** Begin DOCUMENT SEGMENT **

2. Water baptism did not aid therein. The Lord will not permit us to mix up even His own ordinances with the work of His Spirit in purifying the heart by faith alone, and God forbid we ever should fall into such an error.
3. Do not, then, be looking for pure hearts within yourselves before you come to Christ by faith. Do not look for the fruits before you have the roots, but look by faith to the great Purifier, however impure you feel your heart to be.
II. The secret of its power. Believing other things does not purify the soul; why does believing the gospel? I answer, because--
1. God works by it (Acts 15:8). You know the old story of the sword of Scanderbeg, with which he used to cleave men in twain from the crown of the head downwards. As one looked at it he declared that he saw nothing about it to make it so fatal a weapon; but the other replied, “You should have seen the arm which was wont to wield it.” Now faith looked at of itself appears to be contemptible; but who shall resist the everlasting Arm that wields it? This greater than Hercules careth little for the weakness of the instrument; but, behold, He cleanseth the Augean stable of our nature with no other agency than childlike faith.

** End DOCUMENT SEGMENT **

TASK TO CARRY OUT >>
Copy out the sermon passage on faith purifying the heart word for word, from its first line to its last.

** Begin MATERIAL **

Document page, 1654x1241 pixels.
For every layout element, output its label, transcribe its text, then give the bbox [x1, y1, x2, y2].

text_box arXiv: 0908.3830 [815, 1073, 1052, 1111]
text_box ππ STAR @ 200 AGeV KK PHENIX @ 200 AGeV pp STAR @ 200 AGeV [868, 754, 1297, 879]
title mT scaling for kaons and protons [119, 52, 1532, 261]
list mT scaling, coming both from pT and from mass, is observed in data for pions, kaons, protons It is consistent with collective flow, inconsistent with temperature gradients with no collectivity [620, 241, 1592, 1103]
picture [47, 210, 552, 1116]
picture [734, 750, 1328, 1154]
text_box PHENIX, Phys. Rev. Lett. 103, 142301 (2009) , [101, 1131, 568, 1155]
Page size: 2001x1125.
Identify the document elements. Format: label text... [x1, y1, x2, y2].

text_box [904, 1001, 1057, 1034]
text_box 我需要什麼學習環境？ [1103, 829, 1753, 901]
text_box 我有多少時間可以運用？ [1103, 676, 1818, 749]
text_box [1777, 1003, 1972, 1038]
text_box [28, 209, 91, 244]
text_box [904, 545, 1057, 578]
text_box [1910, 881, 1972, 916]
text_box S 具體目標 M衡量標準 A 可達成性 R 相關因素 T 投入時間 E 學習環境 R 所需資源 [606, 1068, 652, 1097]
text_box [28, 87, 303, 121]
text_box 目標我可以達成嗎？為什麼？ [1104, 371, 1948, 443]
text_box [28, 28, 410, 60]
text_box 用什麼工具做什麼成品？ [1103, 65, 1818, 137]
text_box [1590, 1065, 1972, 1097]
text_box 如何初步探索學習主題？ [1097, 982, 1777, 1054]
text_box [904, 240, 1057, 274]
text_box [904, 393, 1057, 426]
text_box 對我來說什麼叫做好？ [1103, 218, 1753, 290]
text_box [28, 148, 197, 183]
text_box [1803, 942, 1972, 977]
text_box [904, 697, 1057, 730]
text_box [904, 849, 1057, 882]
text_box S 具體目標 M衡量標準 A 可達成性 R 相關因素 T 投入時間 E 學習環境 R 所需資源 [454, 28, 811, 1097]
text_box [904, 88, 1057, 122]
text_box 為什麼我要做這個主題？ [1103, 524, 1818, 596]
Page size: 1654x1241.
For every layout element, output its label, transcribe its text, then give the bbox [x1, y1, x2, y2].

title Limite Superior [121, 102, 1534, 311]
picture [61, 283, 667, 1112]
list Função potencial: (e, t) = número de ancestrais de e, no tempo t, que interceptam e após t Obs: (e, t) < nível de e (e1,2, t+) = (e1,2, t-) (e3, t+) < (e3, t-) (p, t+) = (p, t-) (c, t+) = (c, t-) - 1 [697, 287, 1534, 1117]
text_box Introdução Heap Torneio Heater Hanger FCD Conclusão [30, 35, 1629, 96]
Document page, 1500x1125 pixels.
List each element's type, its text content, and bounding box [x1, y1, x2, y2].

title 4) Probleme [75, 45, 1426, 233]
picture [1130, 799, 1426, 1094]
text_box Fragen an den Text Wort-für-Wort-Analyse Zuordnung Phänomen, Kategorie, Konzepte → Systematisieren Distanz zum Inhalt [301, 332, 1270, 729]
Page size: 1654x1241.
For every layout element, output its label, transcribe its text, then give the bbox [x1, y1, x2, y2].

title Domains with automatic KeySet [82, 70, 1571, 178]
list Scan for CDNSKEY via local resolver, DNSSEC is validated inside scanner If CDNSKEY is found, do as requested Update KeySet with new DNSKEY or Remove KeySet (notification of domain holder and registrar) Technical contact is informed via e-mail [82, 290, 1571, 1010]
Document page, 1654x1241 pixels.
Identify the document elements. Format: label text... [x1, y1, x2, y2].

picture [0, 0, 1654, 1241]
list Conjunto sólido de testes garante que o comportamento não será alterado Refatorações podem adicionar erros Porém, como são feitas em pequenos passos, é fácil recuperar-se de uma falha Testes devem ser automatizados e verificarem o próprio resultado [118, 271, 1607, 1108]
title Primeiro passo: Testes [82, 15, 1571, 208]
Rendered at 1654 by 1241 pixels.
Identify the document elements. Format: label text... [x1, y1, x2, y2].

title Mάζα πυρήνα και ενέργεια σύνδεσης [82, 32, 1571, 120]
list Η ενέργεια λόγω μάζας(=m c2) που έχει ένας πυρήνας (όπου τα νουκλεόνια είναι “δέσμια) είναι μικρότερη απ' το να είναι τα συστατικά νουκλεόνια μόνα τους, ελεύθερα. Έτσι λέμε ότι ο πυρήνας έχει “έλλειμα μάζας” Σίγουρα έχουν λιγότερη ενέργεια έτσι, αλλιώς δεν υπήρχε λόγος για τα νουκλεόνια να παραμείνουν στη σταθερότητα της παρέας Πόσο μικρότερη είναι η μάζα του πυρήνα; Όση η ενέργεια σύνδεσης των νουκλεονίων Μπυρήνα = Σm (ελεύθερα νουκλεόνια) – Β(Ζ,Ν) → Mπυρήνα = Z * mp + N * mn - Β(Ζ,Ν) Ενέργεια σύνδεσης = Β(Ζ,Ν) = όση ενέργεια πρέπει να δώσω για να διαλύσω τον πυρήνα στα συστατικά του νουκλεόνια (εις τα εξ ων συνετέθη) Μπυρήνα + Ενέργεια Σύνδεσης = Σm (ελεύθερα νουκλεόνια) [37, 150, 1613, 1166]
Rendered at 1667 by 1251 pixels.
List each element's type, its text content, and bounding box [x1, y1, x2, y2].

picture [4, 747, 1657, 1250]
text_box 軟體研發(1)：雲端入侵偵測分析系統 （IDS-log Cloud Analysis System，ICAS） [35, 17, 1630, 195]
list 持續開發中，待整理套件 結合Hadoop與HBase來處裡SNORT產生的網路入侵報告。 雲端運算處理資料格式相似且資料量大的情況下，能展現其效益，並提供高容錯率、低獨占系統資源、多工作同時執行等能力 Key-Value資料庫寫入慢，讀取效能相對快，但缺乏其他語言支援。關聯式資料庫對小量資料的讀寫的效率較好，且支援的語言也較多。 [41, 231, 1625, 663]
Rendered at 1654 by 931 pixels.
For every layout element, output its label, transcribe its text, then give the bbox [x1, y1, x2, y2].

** End MATERIAL **

RESPONSE >>
2. Water baptism did not aid therein. The Lord will not permit us to mix up even His own ordinances with the work of His Spirit in purifying the heart by faith alone, and God forbid we ever should fall into such an error.
3. Do not, then, be looking for pure hearts within yourselves before you come to Christ by faith. Do not look for the fruits before you have the roots, but look by faith to the great Purifier, however impure you feel your heart to be.
II. The secret of its power. Believing other things does not purify the soul; why does believing the gospel? I answer, because--
1. God works by it (Acts 15:8). You know the old story of the sword of Scanderbeg, with which he used to cleave men in twain from the crown of the head downwards. As one looked at it he declared that he saw nothing about it to make it so fatal a weapon; but the other replied, “You should have seen the arm which was wont to wield it.” Now faith looked at of itself appears to be contemptible; but who shall resist the everlasting Arm that wields it? This greater than Hercules careth little for the weakness of the instrument; but, behold, He cleanseth the Augean stable of our nature with no other agency than childlike faith.